View from City Road: Coloroll raises fresh concerns over pensions

Click to follow
The Independent Online
With a few notable exceptions, the abuse of occupational pension funds has seldom come to public attention. But just as in the Maxwell affair, the abuses that have come to light should raise serious concerns about the liberties company directors have been able to take with their pension schemes.

John Ashcroft's sale of his luxury flat to the Coloroll directors' pension scheme, subsequently resold at a pounds 117,000 loss, looked all wrong. So did a so-called salary cap that 'restricted' Mr Ashcroft's pensionable salary to pounds 375,000 - pounds 68,333 more than was otherwise his due.

After a two-year investigation, the Pension Ombudsman has decided that they were wrong.

The impact of these questionable transactions was to reduce substantially the money available to pay pension benefits to the other nine members of the scheme. The redress that the Pension Ombudsman has ordered could mean reducing the entitlements of Mr Ashcroft together with Philip Green and Eric Kilby, Coloroll's former managing director and finance director, by pounds 300,000- pounds 400,000.

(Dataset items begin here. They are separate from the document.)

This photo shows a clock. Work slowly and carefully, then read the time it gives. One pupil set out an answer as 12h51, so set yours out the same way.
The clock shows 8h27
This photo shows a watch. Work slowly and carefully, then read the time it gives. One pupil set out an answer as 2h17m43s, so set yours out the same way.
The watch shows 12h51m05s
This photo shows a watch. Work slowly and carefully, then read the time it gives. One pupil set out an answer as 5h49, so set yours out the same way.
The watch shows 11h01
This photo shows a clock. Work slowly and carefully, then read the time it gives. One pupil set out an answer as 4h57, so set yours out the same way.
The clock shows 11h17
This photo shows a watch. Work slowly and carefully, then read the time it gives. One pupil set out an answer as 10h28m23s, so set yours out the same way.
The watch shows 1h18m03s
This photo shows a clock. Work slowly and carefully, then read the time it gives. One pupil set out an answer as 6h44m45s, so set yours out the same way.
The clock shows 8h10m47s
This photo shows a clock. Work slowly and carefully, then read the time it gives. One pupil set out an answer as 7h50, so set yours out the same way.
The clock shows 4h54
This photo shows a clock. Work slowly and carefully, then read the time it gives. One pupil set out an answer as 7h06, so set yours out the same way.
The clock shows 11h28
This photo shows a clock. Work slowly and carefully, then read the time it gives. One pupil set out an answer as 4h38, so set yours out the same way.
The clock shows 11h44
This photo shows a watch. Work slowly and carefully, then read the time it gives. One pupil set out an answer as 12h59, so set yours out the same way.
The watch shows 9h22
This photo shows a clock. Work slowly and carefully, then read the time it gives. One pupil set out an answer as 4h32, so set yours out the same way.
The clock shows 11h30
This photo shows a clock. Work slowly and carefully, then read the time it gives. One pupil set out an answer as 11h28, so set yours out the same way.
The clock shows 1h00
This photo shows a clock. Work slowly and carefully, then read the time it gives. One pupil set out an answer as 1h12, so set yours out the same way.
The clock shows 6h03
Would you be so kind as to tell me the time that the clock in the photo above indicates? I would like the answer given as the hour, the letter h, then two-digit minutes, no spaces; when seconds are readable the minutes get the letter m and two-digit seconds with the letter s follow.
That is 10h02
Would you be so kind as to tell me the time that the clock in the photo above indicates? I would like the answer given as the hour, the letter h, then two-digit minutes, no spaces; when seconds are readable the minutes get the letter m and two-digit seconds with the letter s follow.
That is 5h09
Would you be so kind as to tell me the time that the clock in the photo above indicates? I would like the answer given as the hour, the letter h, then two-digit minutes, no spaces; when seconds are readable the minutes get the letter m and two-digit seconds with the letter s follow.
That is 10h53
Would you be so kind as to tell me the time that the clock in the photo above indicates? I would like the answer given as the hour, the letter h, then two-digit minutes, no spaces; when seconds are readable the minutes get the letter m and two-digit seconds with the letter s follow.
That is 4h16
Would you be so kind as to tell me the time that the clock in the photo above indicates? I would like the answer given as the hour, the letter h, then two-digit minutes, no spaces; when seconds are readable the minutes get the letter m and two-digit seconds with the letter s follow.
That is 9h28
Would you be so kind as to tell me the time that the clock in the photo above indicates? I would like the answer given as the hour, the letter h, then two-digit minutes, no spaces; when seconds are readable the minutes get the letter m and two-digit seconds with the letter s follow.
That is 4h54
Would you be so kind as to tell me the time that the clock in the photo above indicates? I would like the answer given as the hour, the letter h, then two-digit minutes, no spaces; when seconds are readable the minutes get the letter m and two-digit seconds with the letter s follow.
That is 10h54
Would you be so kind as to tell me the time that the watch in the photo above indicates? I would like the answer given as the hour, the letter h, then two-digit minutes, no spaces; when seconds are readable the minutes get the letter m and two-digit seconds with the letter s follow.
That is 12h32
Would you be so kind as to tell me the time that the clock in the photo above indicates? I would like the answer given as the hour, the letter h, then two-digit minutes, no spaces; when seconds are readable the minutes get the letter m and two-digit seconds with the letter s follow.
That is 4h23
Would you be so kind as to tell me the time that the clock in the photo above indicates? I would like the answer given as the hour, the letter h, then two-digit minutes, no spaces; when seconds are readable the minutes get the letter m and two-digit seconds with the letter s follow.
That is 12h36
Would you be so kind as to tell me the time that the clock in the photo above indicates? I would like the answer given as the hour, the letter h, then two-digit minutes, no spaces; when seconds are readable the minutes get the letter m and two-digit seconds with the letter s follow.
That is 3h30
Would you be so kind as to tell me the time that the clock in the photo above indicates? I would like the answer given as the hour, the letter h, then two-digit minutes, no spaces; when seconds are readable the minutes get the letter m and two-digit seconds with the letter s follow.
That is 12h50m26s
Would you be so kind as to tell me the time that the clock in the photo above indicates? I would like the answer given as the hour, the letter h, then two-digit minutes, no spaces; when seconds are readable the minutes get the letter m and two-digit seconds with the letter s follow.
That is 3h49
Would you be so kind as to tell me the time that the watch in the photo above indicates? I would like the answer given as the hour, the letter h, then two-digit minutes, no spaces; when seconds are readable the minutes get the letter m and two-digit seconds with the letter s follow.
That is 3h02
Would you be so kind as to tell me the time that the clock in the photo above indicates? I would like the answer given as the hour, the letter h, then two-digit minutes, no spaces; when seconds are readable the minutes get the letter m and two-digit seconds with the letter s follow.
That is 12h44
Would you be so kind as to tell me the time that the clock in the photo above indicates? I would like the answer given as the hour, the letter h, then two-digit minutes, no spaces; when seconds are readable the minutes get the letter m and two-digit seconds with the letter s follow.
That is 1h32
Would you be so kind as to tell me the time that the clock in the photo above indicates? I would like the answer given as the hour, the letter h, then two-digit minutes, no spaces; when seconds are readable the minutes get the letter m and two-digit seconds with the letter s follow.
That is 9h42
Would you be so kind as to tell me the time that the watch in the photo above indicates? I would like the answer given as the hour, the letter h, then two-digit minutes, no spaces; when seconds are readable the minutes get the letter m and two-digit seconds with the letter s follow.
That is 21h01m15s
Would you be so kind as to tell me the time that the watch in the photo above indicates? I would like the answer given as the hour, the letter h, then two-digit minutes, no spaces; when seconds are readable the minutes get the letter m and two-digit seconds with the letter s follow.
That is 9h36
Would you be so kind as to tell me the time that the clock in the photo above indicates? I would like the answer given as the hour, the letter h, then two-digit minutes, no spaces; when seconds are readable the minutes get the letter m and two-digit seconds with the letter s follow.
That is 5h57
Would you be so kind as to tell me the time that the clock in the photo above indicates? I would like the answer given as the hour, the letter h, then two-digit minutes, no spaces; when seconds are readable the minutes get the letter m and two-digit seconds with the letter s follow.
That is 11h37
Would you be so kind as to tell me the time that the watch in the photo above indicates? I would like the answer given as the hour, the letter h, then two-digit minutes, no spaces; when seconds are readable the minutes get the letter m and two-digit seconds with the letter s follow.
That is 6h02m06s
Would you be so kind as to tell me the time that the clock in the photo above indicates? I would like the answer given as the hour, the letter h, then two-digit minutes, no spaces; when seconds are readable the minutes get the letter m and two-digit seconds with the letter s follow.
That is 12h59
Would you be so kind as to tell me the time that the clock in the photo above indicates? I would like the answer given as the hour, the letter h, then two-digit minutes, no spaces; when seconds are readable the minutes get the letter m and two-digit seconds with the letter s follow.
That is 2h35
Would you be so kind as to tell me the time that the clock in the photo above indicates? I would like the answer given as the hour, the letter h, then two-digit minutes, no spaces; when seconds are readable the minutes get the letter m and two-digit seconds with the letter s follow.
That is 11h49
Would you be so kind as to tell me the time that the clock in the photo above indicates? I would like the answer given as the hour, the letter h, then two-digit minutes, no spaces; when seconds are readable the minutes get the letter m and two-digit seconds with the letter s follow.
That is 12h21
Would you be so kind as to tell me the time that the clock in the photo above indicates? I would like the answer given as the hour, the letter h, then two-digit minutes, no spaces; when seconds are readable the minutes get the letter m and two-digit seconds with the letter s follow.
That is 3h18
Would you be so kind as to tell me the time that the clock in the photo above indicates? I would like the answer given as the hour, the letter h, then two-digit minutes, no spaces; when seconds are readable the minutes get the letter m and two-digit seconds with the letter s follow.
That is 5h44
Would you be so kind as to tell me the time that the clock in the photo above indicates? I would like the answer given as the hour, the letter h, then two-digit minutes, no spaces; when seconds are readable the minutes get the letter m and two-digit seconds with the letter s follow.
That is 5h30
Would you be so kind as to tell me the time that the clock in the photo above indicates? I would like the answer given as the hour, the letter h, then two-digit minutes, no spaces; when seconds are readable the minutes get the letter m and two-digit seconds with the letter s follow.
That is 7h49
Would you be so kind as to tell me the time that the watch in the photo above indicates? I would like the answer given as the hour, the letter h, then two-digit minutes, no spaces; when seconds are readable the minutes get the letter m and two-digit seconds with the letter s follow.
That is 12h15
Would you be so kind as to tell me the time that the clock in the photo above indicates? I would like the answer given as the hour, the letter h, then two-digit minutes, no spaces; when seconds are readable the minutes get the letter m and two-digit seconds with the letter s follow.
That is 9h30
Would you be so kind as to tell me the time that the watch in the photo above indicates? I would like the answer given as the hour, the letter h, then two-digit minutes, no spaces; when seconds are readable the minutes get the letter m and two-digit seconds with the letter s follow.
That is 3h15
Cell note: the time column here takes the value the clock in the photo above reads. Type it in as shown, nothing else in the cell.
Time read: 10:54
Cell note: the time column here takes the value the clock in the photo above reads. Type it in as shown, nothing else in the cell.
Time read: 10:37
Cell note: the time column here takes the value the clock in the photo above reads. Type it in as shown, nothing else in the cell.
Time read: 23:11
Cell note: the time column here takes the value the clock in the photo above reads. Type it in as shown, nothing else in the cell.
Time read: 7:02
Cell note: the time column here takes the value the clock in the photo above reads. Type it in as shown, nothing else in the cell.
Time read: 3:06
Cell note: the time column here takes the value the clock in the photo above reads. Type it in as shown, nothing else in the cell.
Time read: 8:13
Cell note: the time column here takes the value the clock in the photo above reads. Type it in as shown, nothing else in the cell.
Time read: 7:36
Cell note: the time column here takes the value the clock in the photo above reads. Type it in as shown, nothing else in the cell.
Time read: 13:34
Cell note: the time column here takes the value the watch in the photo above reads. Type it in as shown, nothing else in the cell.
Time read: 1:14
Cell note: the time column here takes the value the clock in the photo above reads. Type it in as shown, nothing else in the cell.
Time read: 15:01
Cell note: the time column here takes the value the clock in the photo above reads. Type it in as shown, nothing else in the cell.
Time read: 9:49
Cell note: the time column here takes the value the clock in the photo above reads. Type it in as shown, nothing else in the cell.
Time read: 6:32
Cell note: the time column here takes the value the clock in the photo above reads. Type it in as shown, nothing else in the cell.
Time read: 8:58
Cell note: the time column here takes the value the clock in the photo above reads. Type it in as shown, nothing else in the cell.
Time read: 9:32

Mr Ashcroft says the trustees took advice on the flat purchase (the ombudsman saw no evidence of it) and he was not involved in the peculiar salary cap affair, a change made after he left Coloroll. Even taking Mr Ashcroft at his word, the flat purchase was always an unsuitable investment for a small pension scheme. It is not just a case, as he suggests, of being wise after the event.

The role played by McKenna & Co, the scheme's lawyers, and by the corporate trustee that replaced Mr Ashcroft and his former colleagues is also worrying. Some of the answers they gave the ombudsman were misleading and, in one instance, bordered on the preposterous. They suggested that the pension scheme was ultimately better off through its ownership of the flat because Coloroll would not otherwise have been able to make a pension contribution. The fact that FJ 'Barney' Wilson, of the corporate trustee, was president of the Association of Pension Lawyers hardly gives grounds for confidence.

The Government's 5 per cent limit on self-investment ought to prevent a recurrence of the problems faced by the Coloroll scheme. Large pension schemes are predominantly well-run. But cases like this make one wonder just how much abuse was suffered by smaller schemes during the recession.